▸ **Short exercise**
Count the lines in the items below that contain the string "time", treating uppercase and lowercase as different, and reply with only that number.

▸ **Records for processing**
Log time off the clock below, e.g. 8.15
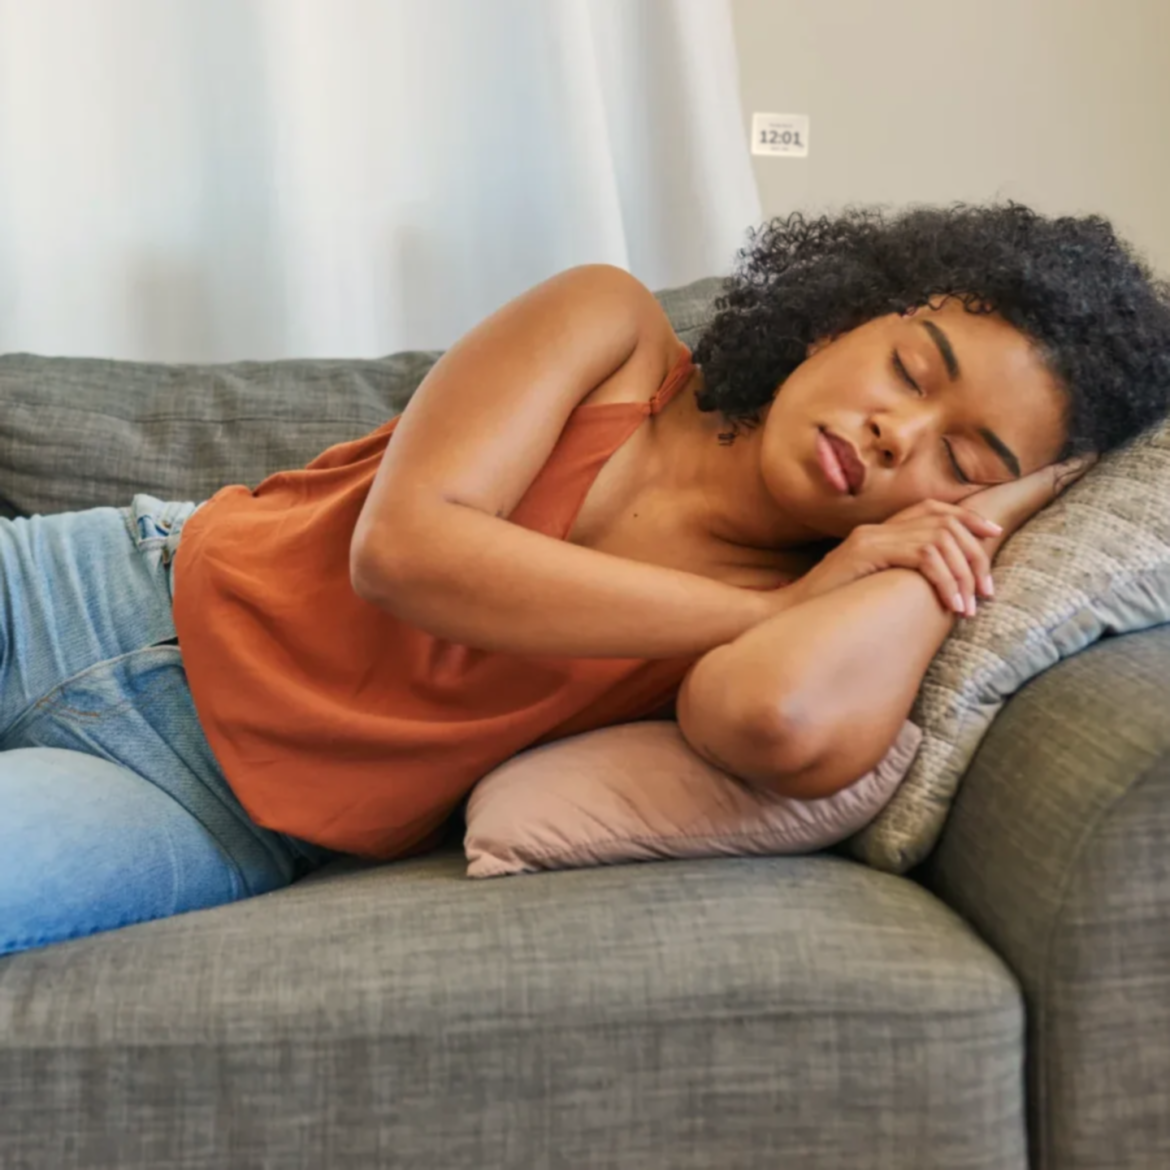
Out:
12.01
---
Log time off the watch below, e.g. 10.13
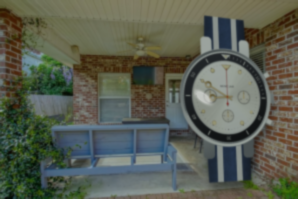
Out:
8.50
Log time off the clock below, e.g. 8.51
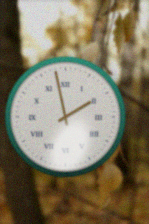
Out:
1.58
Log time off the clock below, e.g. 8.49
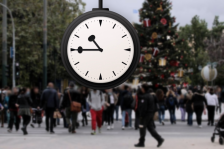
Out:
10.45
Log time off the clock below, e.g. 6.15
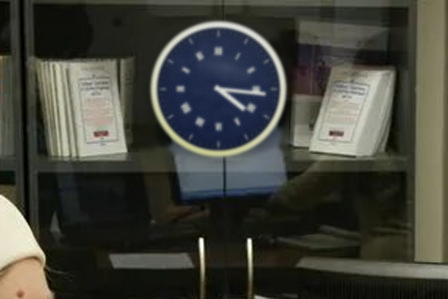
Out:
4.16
--
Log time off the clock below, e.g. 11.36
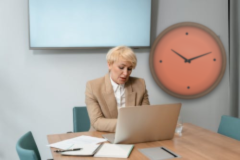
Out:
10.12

▸ **Output of the task**
6